Exercise
Among the lines below, how many have the string "right" in them? Only the number is wanted.

(Body or hand keypoint data)
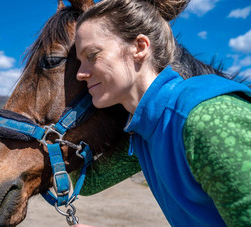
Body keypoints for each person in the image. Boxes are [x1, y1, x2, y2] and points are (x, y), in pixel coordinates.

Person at [72, 0, 251, 226]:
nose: (79, 74)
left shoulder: (205, 119)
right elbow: (86, 182)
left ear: (139, 47)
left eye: (92, 55)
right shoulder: (145, 132)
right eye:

Response
3